Above rules sound complex at first sight, but actually all of them are quite natural and what the user will do anyhow. But it helps to understand the logic in case of an error.

In our use case we have the problem that one URI returns potentially multiple matching rows from the compare table, all the various past versions. We need to specify which row to compare with.

We have two options for that, both are in the first tab. Either we filter the compare table or we specify a generated-key column.

The latter builds on the assumption that a surrogate key is always increasing, hence by specifying one, we tell the transform to compare with the higest one, that is the row that was inserted most recent.

The filter option would be to make the compare table appear as having the latest record only, e.g. by adding the filter condition CURRENT_INDICATOR='Y'. Assuming that there is only one current record per URI, that would work also, except for deletes. Deleted rows and not current, hence an incoming row would believe no such record was ever loaded before and mark it as brand new insert. So be careful when choosing this option.

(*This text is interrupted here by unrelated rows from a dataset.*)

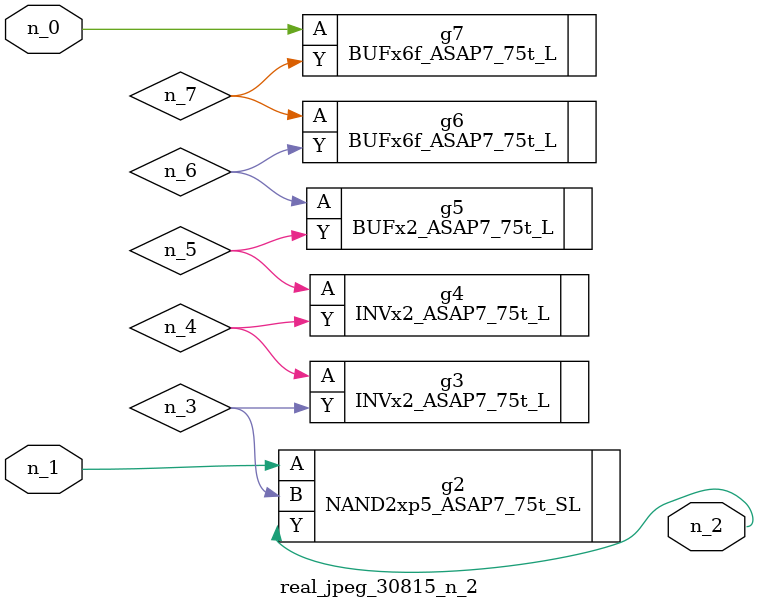
<source format=v>
module real_jpeg_30815_n_2 (n_1, n_0, n_2);

input n_1;
input n_0;

output n_2;

wire n_5;
wire n_4;
wire n_6;
wire n_7;
wire n_3;

BUFx6f_ASAP7_75t_L g7 ( 
.A(n_0),
.Y(n_7)
);

NAND2xp5_ASAP7_75t_SL g2 ( 
.A(n_1),
.B(n_3),
.Y(n_2)
);

INVx2_ASAP7_75t_L g3 ( 
.A(n_4),
.Y(n_3)
);

INVx2_ASAP7_75t_L g4 ( 
.A(n_5),
.Y(n_4)
);

BUFx2_ASAP7_75t_L g5 ( 
.A(n_6),
.Y(n_5)
);

BUFx6f_ASAP7_75t_L g6 ( 
.A(n_7),
.Y(n_6)
);


endmodule
</source>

Creating new versions, updating the old - the History Preserving Transform

The History Preserving transform gets all the information it needs from the Table Comparison transform, that is the new values from the input and the current values for all columns from the compare table and is using those to produce the output data.

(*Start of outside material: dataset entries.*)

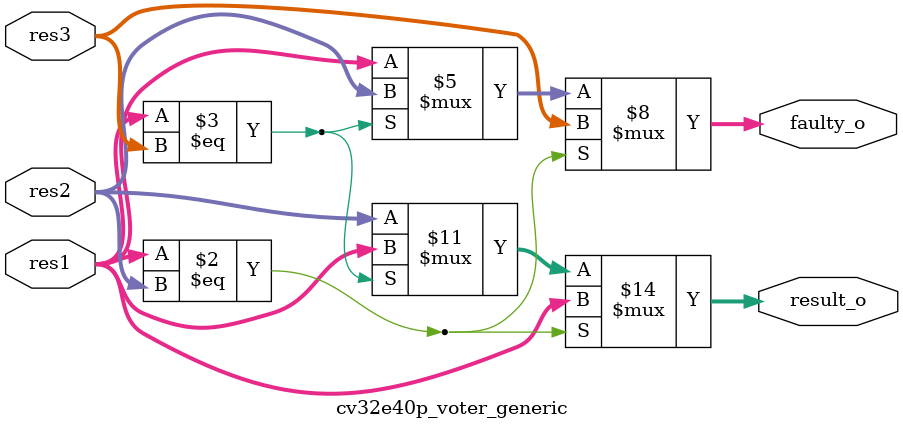
<source format=sv>
module cv32e40p_voter_generic
#(
    parameter WIDTH = 32
)
(
    input logic [WIDTH-1:0] res1,
    input logic [WIDTH-1:0] res2,
    input logic [WIDTH-1:0] res3,

	output logic [WIDTH-1:0] result_o,
    output logic [WIDTH-1:0] faulty_o
);

    // behavioral implementation
    always_comb begin
        if (res1 == res2) begin
            result_o <= res1;
            faulty_o <= res3;
        end
        else if (res1 == res3 ) begin
            result_o <= res1;
            faulty_o <= res2;
		end
        else begin 
            result_o <= res2;
            faulty_o <= res1;
        end
    end
endmodule


</source>
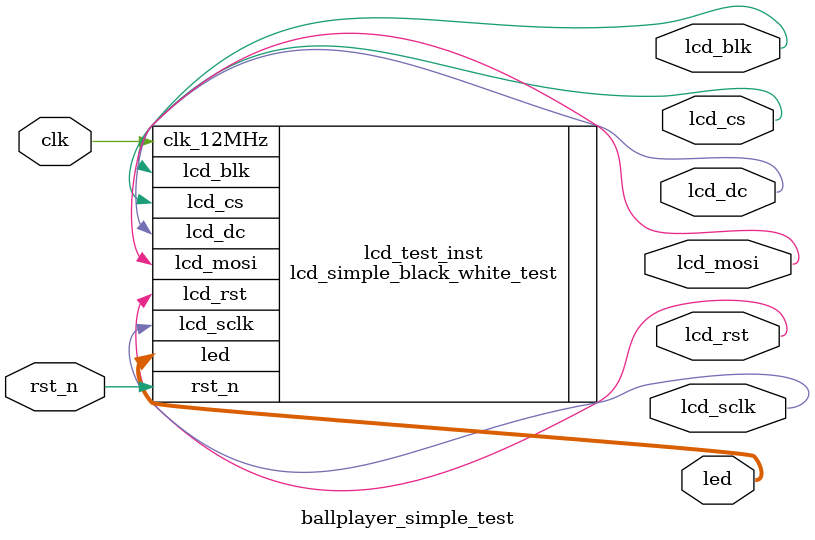
<source format=v>

module ballplayer_simple_test (
    input wire clk,         // 12MHz时钟输入
    input wire rst_n,       // 复位信号
    
    // LCD接口
    output wire lcd_rst,    // LCD复位
    output wire lcd_blk,    // LCD背光
    output wire lcd_dc,     // LCD数据/命令选择
    output wire lcd_sclk,   // LCD SPI时钟
    output wire lcd_mosi,   // LCD SPI数据
    output wire lcd_cs,     // LCD片选
    
    // LED状态指示
    output wire [7:0] led   // LED指示
);

// 实例化LCD简单测试模块
lcd_simple_black_white_test lcd_test_inst(
    .clk_12MHz(clk),
    .rst_n(rst_n),
    .lcd_rst(lcd_rst),
    .lcd_blk(lcd_blk), 
    .lcd_dc(lcd_dc),
    .lcd_sclk(lcd_sclk),
    .lcd_mosi(lcd_mosi),
    .lcd_cs(lcd_cs),
    .led(led)
);

endmodule

</source>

In the most simple case, that is when neither a valid-from/to date is used nor a current indicator, all the transform does is comparing the new values with the current values for all columns listed in the Compare Attributes. If one or more is different, then it outputs an insert row with the new values and the table loader will insert that. If all these columns are the same and the input was an update row, it does send an update row. Insert rows are inserted.

If the input is a delete row, either a delete row is sent or in case the checkbox at the bottom called "Update Attribute on Deletion" is checked, an update is sent.

In case a valid-from/to column is used and/or a current flag, then the transform has to create a second row of type update to modify the current row in the target table. From the TC transform it knows the surrogate key of the compare row, it knows all the current values, hence it can update the row to the same values except for the valid-to-date and current-indicator, these should be changed to the new version's valid from date and the current indicator from 'Y' to 'N'.

Same thing happens for delete rows in case the "Update Attribute on Deletion" is set.

Generating the surrogate key - the Table Loader

The table loader should be a regular opcode writer, meaning its Writer Type option is left the default.

In the Sequence tab the surrogate key column is selected and the name of the Hana sequence to use is specified. This sequence has to exist already.

All rows that are inserted will get a new value in the surrogate key column, regardless of the input, but update/delete rows the surrogate key from the TC transform is used. That is the reason why the HP transform can output two rows, an insert for the new version and an update to alter the latest version currently in the target table. Both, insert and update, will have a surrogate key, e.g. SURROGATE_KEY=5, and therefore the update statement will look like "update table set current_ind='N', valid_to_date=...... where SURROGATE_KEY=5. But for the insert row, the 5 will be replaced by the sequence's next value.

Summary

A typical transformation is to retain history so we can query the data as if it was queried back then, something that is not possible with the source tables themselves - they do not contain history. The Hana time travel feature would be too expensive and is too limited as a generic method. Hence we need a transformation where we can define precisely what should trigger a history record, what should be just updated.

All of these setting can be made in the individual transforms and together they allow to build all variants of Slow Changing Dimensions Type 2.